Instructions for the task →
Reproduce the material below word for word, leaving out the pictures.

Available data →
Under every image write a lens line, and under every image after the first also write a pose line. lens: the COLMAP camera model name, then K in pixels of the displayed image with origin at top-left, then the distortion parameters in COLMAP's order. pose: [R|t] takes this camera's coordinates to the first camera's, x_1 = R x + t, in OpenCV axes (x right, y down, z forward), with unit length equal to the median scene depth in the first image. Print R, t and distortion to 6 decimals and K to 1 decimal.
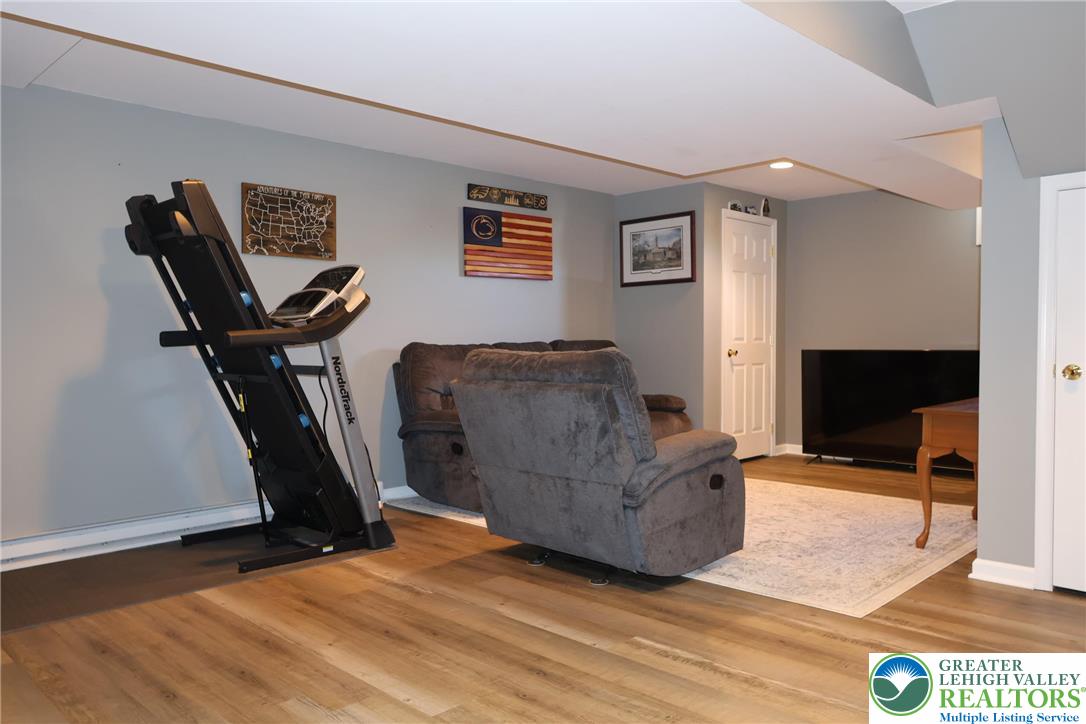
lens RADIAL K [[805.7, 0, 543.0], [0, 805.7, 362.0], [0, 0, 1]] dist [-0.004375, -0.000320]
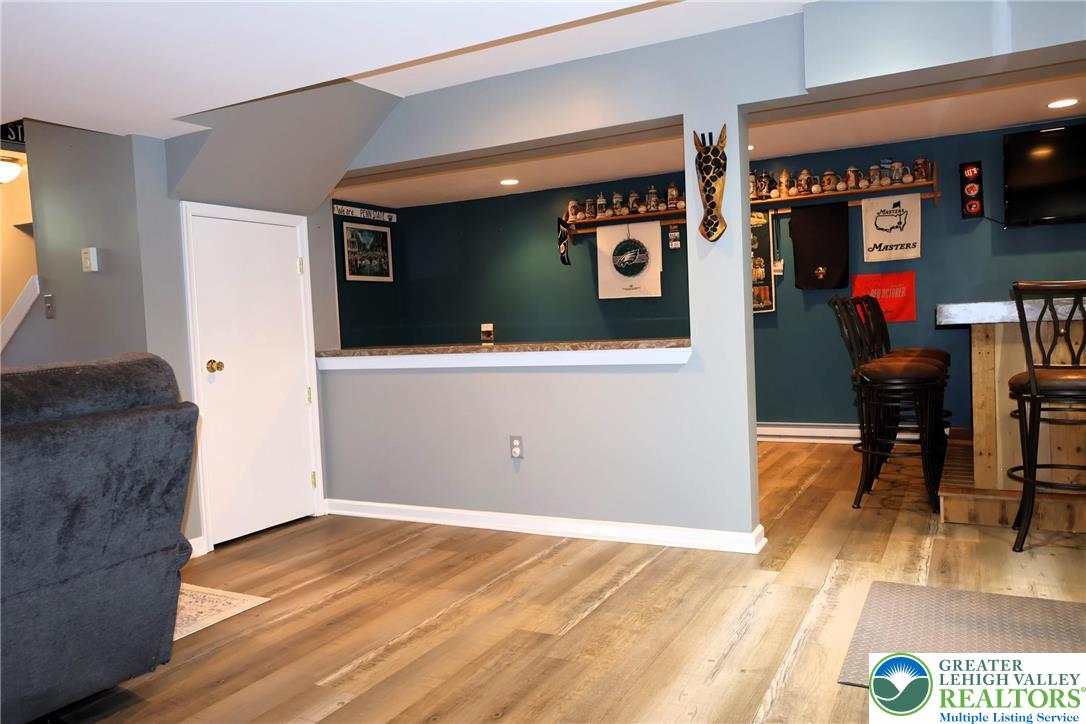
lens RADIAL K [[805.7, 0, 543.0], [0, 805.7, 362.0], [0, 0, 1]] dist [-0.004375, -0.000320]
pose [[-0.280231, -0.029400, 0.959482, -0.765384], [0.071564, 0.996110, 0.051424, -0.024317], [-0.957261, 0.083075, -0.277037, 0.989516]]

Answer to this task →
Under every image write a lens line, and under every image after the first also write a pose line. lens: the COLMAP camera model name, then K in pixels of the displayed image with origin at top-left, then the distortion parameters in COLMAP's order. pose: [R|t] takes this camera's coordinates to the first camera's, x_1 = R x + t, in OpenCV axes (x right, y down, z forward), with unit length equal to the median scene depth in the first image. Print R, t and distortion to 6 decimals and K to 1 decimal.
lens RADIAL K [[805.7, 0, 543.0], [0, 805.7, 362.0], [0, 0, 1]] dist [-0.004375, -0.000320]
lens RADIAL K [[805.7, 0, 543.0], [0, 805.7, 362.0], [0, 0, 1]] dist [-0.004375, -0.000320]
pose [[-0.280231, -0.029400, 0.959482, -0.765384], [0.071564, 0.996110, 0.051424, -0.024317], [-0.957261, 0.083075, -0.277037, 0.989516]]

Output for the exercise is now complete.